Perhaps less well known is that he was a man of deep Christian faith. This past Thursday, when he left the bounds of earth one final time at age 95, he passed into the arms of his Lord and Savior, Jesus Christ. He was one of the pioneering astronauts of the Mercury program at a time when space travel was extremely risky. He said he prayed every day during that time. Those prayers were needed on Glenn’s historic first orbits in space. During the return on February 20, 1962, Glenn’s heat shield was thought to have come loose and many believed it might fail during re-entry, which would cause Glenn’s capsule to be incinerated in its fiery descent. Glenn was instructed to take manual control of the capsule and described “a real fireball outside” as he re-entered the atmosphere. Thankfully, his and many other prayers were answered when he splashed down safely in the Caribbean.
Shortly after his flight, he delivered a sermon, “Why I Know There is a God,” that described his enlarged perspective on God as a result of the mission. In his message, he marveled at the size of the universe. “Our galaxy is some 100,000 light years in diameter. This makes us realize how difficult it is to visualize the tremendous scale of the universe beyond our solar system. The limits of the telescopically observable universe extend at least two billion light years from us in all directions,” he told his listeners in 1962. Then he expressed awe at discoveries from the microscopic level. “Come back to what we know of atomic particles, the smallest particles known. Atoms have a great similarity to our solar system in that they have electrons rotating about a nucleus in regular patterns. Now what is the point I am making?” he asked. “It is the orderliness of the whole universe about us, from the smallest atomic structure to the most enormous thing we can imagine. Could this have just happened? Was it an accident that a bunch of flotsam and jetsam suddenly started making these orbits of their own accord? I can’t believe that. This was a definite plan. This is one big thing in space that shows me there is a God. Some power put all this in orbit, and that power keeps it there.”
John Glenn may best be remembered as one of the 20th century’s greatest explorers, the first American to orbit the Earth and, later, the oldest man in space. Glenn also will be remembered for his long career as a U.S. Senator, representing his home state of Ohio for 24 years as a moderate Democrat. But less well-known is the fact that Glenn was an elder in the Presbyterian Church who saw no conflict between his beliefs in God and in science.

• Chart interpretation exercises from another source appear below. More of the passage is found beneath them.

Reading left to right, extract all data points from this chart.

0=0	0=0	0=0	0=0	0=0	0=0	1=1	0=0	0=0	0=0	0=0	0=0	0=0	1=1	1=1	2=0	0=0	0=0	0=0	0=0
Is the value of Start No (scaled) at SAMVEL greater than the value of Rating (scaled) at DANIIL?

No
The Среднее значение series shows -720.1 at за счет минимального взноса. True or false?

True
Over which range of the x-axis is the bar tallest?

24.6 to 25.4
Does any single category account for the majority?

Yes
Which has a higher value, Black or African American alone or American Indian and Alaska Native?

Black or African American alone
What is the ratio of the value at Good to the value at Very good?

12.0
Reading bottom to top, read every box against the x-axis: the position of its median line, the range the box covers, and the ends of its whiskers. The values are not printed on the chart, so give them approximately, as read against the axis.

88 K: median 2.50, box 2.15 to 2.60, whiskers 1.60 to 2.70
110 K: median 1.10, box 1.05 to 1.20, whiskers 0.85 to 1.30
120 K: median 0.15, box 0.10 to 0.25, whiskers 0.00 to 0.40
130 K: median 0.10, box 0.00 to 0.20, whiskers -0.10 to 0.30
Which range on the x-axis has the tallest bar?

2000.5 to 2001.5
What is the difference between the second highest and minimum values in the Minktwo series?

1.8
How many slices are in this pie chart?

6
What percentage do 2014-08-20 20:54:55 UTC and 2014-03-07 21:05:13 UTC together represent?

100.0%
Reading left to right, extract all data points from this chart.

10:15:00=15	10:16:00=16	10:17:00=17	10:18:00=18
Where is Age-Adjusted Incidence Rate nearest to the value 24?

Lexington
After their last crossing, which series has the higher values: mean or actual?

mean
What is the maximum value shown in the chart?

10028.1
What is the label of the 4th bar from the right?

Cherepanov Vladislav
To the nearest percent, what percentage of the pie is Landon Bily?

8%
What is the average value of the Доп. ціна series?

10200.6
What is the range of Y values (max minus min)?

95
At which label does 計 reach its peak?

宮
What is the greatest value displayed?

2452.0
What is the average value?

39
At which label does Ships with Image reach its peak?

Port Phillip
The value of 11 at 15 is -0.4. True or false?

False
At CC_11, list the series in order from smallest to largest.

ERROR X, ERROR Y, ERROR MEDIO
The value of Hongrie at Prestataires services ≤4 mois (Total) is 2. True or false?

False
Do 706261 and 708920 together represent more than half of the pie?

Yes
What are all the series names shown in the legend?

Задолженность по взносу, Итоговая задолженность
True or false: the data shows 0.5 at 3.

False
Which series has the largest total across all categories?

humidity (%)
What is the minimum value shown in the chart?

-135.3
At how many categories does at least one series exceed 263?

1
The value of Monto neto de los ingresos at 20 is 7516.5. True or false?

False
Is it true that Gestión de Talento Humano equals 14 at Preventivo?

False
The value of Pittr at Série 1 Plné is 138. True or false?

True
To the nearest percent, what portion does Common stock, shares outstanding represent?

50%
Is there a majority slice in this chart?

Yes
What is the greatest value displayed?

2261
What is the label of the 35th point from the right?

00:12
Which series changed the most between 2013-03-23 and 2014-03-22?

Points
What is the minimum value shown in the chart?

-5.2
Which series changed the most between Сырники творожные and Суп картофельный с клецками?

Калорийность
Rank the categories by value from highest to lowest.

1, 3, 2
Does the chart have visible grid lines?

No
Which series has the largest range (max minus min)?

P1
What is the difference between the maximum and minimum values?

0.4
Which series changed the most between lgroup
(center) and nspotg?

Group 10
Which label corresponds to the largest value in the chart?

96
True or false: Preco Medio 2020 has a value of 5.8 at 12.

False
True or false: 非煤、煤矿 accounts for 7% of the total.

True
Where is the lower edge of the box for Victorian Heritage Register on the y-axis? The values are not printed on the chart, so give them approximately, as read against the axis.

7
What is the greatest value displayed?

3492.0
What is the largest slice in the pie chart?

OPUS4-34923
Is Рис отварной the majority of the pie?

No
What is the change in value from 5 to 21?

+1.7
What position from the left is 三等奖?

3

He told The Associated Press last year he believed scientific discovery – including evolution – should be taught in schools. “I don’t see that I’m any less religious by the fact that I can appreciate the fact that science just records that we change with evolution and time, and that’s a fact,” he said. “It doesn’t mean it’s less wondrous and it doesn’t mean that there can’t be some power greater than any of us that has been behind and is behind whatever is going on.” And in a space-to-Earth news conference during his second space flight at age 77 in 1998, Glenn told reporters his view of space only strengthened his belief in God. “Looking at the Earth from this vantage point, looking at this kind of creation and to not believe in God, to me, is impossible. To see the Earth laid out like that only strengthens my beliefs,” he said.
From high above Earth, John Glenn saw the face of God. He was not alone. There is something about the beauty of space, Earth and the universe that touches many people’s spirits. Logic-oriented scientists and daring pilots turn spiritual, some even evangelical, after their space flights. Glenn and most of his Mercury astronauts strongly testified about how faith helped with their groundbreaking flights. John Glenn summed it all up while in orbit. “To look up out at this kind of creation and not believe in God is to me impossible,” Glenn said in a Sunday news conference, responding to a reporter’s question. “It just strengthens my faith.” Glenn said recently that evolution should be taught along with all other types of scientific discovery, and this view does not contradict a belief in God. He went on to say that recording the scientific changes that occur over time due to evolution fit comfortably with his view of God as Creator.